Dans quelles directions faudrait-il orienter l’aménagement pour favoriser la production de logements abordables sans artificialiser les sols ?

Il faudrait aménager davantage dans le diffus en intervenant dans les zones creuses, en procédant à des surélévations, en densifiant en douceur, en recyclant les friches. Il faudrait également transformer les zones d’activités partiellement exploitées. Des entreprises propriétaires de leur parcelle n’en utilisent qu’une partie, le reste pourrait être occupé par d’autres acteurs économiques sans qu’il soit nécessaire d’urbaniser d’autres fonciers. Cela suppose pour les aménageurs de travailler sur l’existant, de négocier avec les propriétaires — ce qui ne constitue pas au départ leur cœur de métier — comme le font les architectes qui préfèrent déployer leur créativité en partant d’une feuille blanche, mais s’emploient aujourd’hui aussi à réhabiliter ce qui est déjà construit. Le métier d’aménageur doit se réinventer. Tout cela suppose, ainsi que je l’ai souligné, de redonner de la valeur aux terrains naturels et agricoles qui nous rendent de nombreux services. C’est à cette condition que le modèle économique de la reconstruction sur l’existant deviendra viable.
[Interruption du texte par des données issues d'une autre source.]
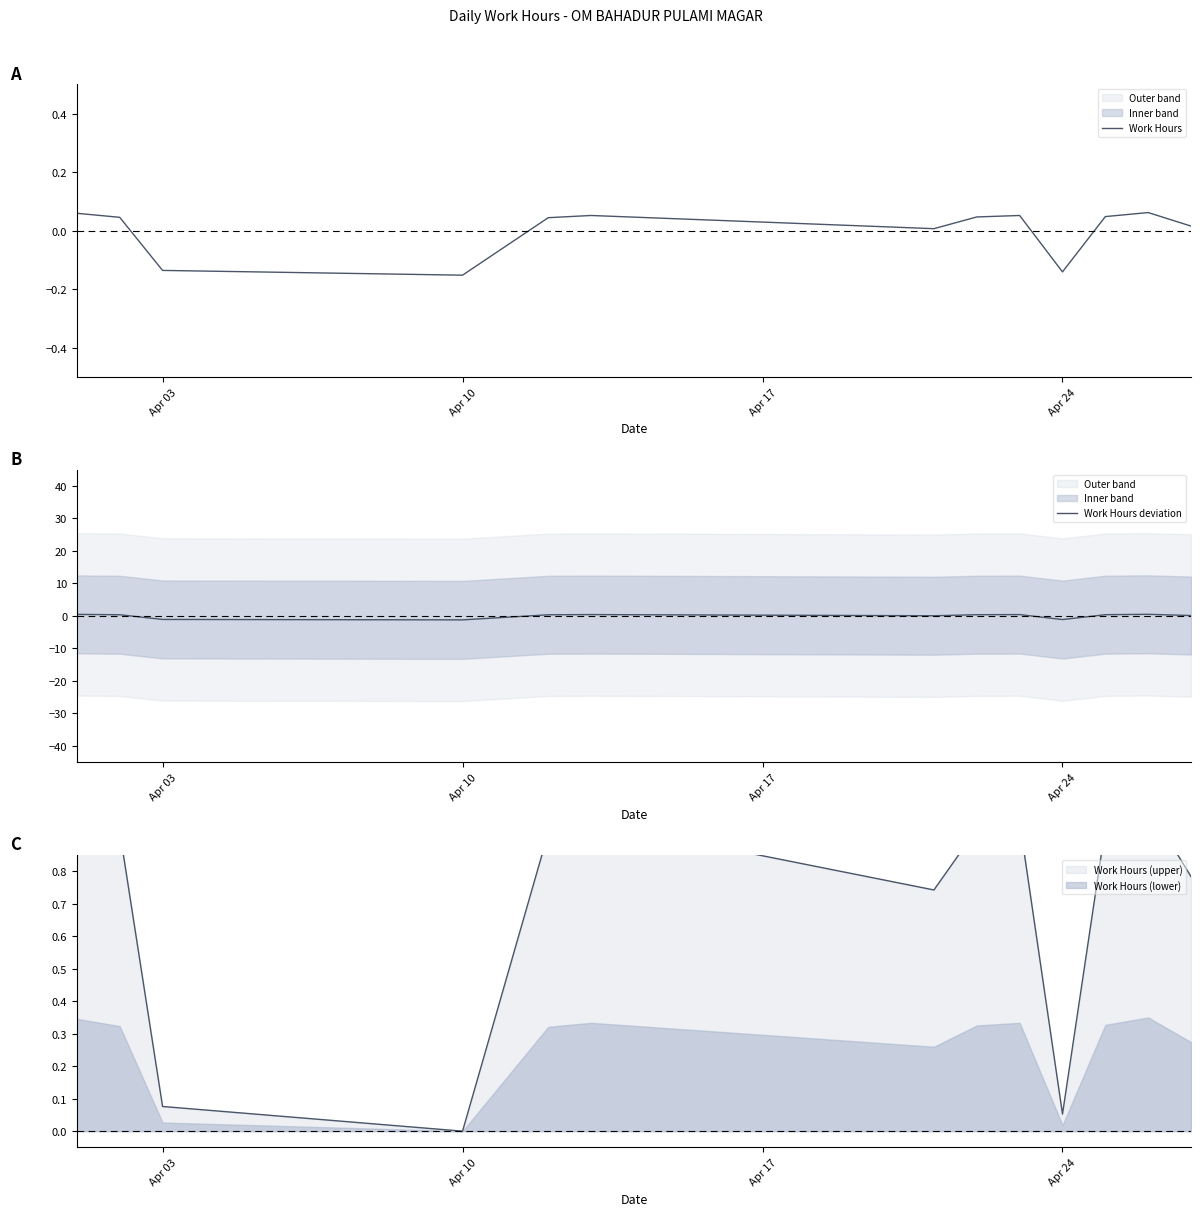

Reading left to right, extract all data points from this chart.

Work Hours: 0.1	0.0	-0.1	-0.2	0.0	0.1	0.0	0.0	0.1	-0.1	0.0	0.1	0.0
Work Hours deviation: 0.5	0.4	-1.1	-1.2	0.4	0.4	0.1	0.4	0.4	-1.1	0.4	0.5	0.1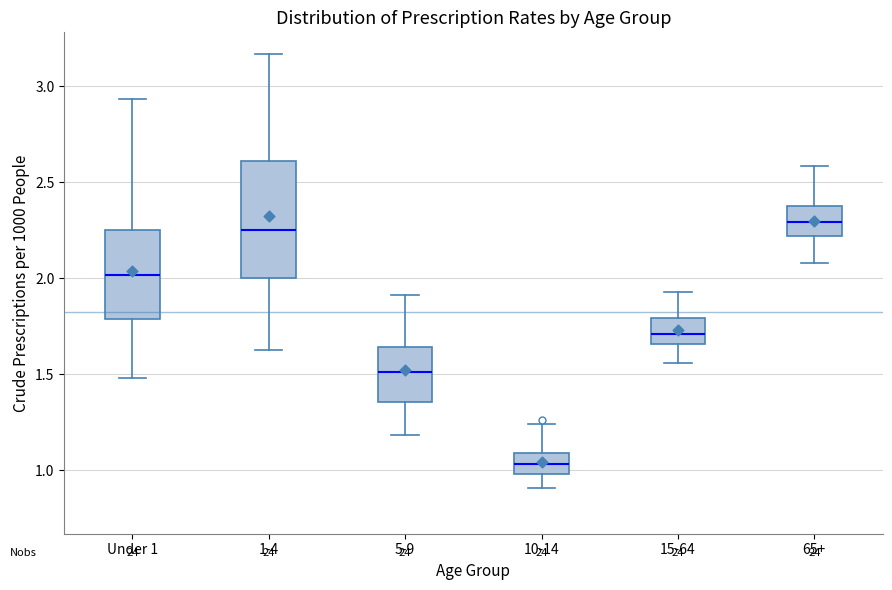

Reading left to right, transcribe this box plot: for each box, give where its median line is, the range the box spans, and where its two whiskers end, as read against the y-axis. The values are not printed on the chart, so give them approximately, as read against the axis.

Under 1: median 2.00, box 1.80 to 2.25, whiskers 1.50 to 2.95
1-4: median 2.25, box 2.00 to 2.60, whiskers 1.65 to 3.15
5-9: median 1.50, box 1.35 to 1.65, whiskers 1.20 to 1.90
10-14: median 1.05, box 1.00 to 1.10, whiskers 0.90 to 1.25
15-64: median 1.70, box 1.65 to 1.80, whiskers 1.55 to 1.95
65+: median 2.30, box 2.20 to 2.40, whiskers 2.10 to 2.60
Il nous faudrait enfin des imaginaires alternatifs pour convaincre les maires et les élus que l’édification d’un nouveau quartier ce n’est pas seulement construire sur des terrains vierges, mais c’est aussi réhabiliter, rénover et optimiser l’existant pour répondre aux besoins des habitants sans couler toujours davantage de béton.

 

Propos recueillis par Victor Rainaldi.